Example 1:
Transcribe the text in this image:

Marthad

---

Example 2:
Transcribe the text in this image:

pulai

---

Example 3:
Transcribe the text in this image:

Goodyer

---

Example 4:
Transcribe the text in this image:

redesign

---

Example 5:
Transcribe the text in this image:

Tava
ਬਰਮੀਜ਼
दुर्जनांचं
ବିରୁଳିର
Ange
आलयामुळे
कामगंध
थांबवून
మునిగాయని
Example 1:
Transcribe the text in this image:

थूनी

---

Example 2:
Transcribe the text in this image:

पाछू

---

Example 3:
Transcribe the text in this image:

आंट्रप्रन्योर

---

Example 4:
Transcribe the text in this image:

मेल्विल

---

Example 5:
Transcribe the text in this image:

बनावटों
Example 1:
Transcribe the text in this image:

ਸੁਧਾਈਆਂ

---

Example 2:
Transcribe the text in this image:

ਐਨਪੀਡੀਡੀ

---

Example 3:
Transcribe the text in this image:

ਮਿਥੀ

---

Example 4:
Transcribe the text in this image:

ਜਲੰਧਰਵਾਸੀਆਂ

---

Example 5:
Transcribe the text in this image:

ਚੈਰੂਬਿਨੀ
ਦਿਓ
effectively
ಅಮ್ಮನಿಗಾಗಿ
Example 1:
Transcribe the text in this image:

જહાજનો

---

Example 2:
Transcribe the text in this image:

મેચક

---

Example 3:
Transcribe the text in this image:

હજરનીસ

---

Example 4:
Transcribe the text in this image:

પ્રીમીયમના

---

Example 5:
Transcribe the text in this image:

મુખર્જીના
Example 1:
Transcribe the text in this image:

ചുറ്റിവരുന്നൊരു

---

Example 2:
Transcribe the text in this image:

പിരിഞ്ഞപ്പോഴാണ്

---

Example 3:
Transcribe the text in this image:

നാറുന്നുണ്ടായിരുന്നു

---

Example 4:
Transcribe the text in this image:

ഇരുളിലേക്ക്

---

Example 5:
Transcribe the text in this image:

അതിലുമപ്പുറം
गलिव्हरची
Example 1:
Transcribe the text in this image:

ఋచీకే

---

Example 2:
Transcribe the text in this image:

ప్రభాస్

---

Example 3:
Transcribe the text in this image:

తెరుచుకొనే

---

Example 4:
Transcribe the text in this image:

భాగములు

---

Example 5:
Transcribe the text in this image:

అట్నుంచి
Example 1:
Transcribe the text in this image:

________

Everything in the data above is to be given again, unchanged.

Example 1:
Transcribe the text in this image:

Marthad

---

Example 2:
Transcribe the text in this image:

pulai

---

Example 3:
Transcribe the text in this image:

Goodyer

---

Example 4:
Transcribe the text in this image:

redesign

---

Example 5:
Transcribe the text in this image:

Tava
ਬਰਮੀਜ਼
दुर्जनांचं
ବିରୁଳିର
Ange
आलयामुळे
कामगंध
थांबवून
మునిగాయని
Example 1:
Transcribe the text in this image:

थूनी

---

Example 2:
Transcribe the text in this image:

पाछू

---

Example 3:
Transcribe the text in this image:

आंट्रप्रन्योर

---

Example 4:
Transcribe the text in this image:

मेल्विल

---

Example 5:
Transcribe the text in this image:

बनावटों
Example 1:
Transcribe the text in this image:

ਸੁਧਾਈਆਂ

---

Example 2:
Transcribe the text in this image:

ਐਨਪੀਡੀਡੀ

---

Example 3:
Transcribe the text in this image:

ਮਿਥੀ

---

Example 4:
Transcribe the text in this image:

ਜਲੰਧਰਵਾਸੀਆਂ

---

Example 5:
Transcribe the text in this image:

ਚੈਰੂਬਿਨੀ
ਦਿਓ
effectively
ಅಮ್ಮನಿಗಾಗಿ
Example 1:
Transcribe the text in this image:

જહાજનો

---

Example 2:
Transcribe the text in this image:

મેચક

---

Example 3:
Transcribe the text in this image:

હજરનીસ

---

Example 4:
Transcribe the text in this image:

પ્રીમીયમના

---

Example 5:
Transcribe the text in this image:

મુખર્જીના
Example 1:
Transcribe the text in this image:

ചുറ്റിവരുന്നൊരു

---

Example 2:
Transcribe the text in this image:

പിരിഞ്ഞപ്പോഴാണ്

---

Example 3:
Transcribe the text in this image:

നാറുന്നുണ്ടായിരുന്നു

---

Example 4:
Transcribe the text in this image:

ഇരുളിലേക്ക്

---

Example 5:
Transcribe the text in this image:

അതിലുമപ്പുറം
गलिव्हरची
Example 1:
Transcribe the text in this image:

ఋచీకే

---

Example 2:
Transcribe the text in this image:

ప్రభాస్

---

Example 3:
Transcribe the text in this image:

తెరుచుకొనే

---

Example 4:
Transcribe the text in this image:

భాగములు

---

Example 5:
Transcribe the text in this image:

అట్నుంచి
Example 1:
Transcribe the text in this image:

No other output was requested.